X.25 network devices fall into three general categories: data terminal
equipment (DTE), data circuit-terminating equipment (DCE), and packet
switching exchanges (PSE).
X.25 supports the use of both switched
and permanent virtual circuits. Switched virtual circuits (SVCs)
are established as needed, and are dismantled after the communications
session ends. Permanent virtual circuits (PVCs) are predefined,
logical connections through a switched network between two points. The
advantage of SVCs is that they are flexible and can be used to connect
any two points within the X.25 network on demand. Their limitation
lies in the call setup time that must be endured prior to exchanging
information with another device on the network.
PVCs are not flexible, and they must be
defined in advance. Their primary benefit lies in the elimination of a
call setup period. Therefore, PVCs are typically used to support
communications between devices that need to communicate on a routine
and ongoing basis. SVCs are used for ad hoc communications.
An X.25 frame is composed of a series
of fields, as shown in Figure .
Layer 3 X.25 fields make up an X.25 packet and include a header and
user data. Layer 2 X.25 (LAPB) fields include Frame-Level Control and
Addressing fields, the embedded Layer 3 packet, and an FCS.

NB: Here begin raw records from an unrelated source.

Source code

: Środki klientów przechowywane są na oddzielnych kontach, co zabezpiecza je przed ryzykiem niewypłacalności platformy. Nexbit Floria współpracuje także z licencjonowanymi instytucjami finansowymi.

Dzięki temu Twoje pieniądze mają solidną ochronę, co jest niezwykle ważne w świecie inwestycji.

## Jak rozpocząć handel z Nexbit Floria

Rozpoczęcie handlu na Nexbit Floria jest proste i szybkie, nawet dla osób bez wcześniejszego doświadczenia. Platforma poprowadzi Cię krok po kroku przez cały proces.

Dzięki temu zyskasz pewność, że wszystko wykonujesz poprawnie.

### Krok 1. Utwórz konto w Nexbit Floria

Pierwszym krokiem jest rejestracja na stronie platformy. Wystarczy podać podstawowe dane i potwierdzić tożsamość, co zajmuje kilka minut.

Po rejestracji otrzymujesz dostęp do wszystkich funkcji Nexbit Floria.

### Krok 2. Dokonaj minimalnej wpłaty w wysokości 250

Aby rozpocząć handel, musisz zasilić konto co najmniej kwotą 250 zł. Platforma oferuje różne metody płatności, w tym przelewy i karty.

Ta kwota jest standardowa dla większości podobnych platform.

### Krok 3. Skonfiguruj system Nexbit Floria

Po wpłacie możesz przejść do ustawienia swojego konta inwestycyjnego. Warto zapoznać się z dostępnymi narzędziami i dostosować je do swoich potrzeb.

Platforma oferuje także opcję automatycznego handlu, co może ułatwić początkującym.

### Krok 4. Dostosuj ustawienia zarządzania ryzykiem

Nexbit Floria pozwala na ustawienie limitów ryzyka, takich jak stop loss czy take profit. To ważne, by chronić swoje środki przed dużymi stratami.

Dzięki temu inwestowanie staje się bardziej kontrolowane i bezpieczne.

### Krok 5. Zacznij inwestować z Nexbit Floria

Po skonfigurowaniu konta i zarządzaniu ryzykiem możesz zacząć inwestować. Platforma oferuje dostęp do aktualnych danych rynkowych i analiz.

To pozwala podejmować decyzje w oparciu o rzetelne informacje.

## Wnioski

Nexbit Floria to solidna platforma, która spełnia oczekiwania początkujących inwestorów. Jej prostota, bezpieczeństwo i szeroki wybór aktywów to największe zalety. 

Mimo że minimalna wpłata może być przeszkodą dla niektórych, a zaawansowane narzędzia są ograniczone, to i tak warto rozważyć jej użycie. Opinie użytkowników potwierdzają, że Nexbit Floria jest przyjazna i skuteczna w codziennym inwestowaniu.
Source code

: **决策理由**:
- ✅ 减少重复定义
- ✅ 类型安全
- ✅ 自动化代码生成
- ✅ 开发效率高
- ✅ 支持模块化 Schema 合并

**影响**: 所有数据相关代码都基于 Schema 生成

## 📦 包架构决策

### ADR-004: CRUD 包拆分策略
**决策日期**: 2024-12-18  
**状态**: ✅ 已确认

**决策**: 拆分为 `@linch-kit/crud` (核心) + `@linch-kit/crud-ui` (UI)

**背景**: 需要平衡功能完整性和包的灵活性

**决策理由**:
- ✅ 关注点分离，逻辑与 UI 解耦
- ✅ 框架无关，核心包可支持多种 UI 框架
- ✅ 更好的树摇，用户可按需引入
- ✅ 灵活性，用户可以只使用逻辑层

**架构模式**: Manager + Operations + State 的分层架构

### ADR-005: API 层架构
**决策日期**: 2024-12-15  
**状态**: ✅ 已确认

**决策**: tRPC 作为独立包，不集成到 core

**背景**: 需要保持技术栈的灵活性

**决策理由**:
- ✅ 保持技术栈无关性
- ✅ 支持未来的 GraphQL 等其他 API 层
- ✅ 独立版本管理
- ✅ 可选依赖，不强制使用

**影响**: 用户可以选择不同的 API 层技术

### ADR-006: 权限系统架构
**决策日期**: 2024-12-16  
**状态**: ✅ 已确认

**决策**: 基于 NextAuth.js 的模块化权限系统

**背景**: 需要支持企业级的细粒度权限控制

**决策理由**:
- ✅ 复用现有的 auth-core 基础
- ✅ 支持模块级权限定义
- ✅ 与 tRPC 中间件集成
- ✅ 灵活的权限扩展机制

X.25 contains a robust suite of error
detection and correction mechanisms that enable it to be a highly
reliable protocol having to traverse a noisy electromechanical
switching equipment infrastructure. In essence, X.25 sacrificed
throughput for reliability. Today, in the era of digital and optical
communications, the error detection/correction mechanisms of X.25
result in unnecessary overhead. These functions are now more
appropriate at the end devices rather than being embedded in every
network device. Applications that still require the use of the X.25
protocol may find better performance in emulating that protocol over a
different transmission facility.
Despite the availability of technically
superior transmission technologies, X.25 hasn't been completely
supplanted. X.25 is used extensively in Europe, and even in the United
States! Many organizations either cannot afford to migrate to newer
technologies, or are locked into older infrastructures for a variety
of reasons. Therefore, it is still widely deployed around the world.
|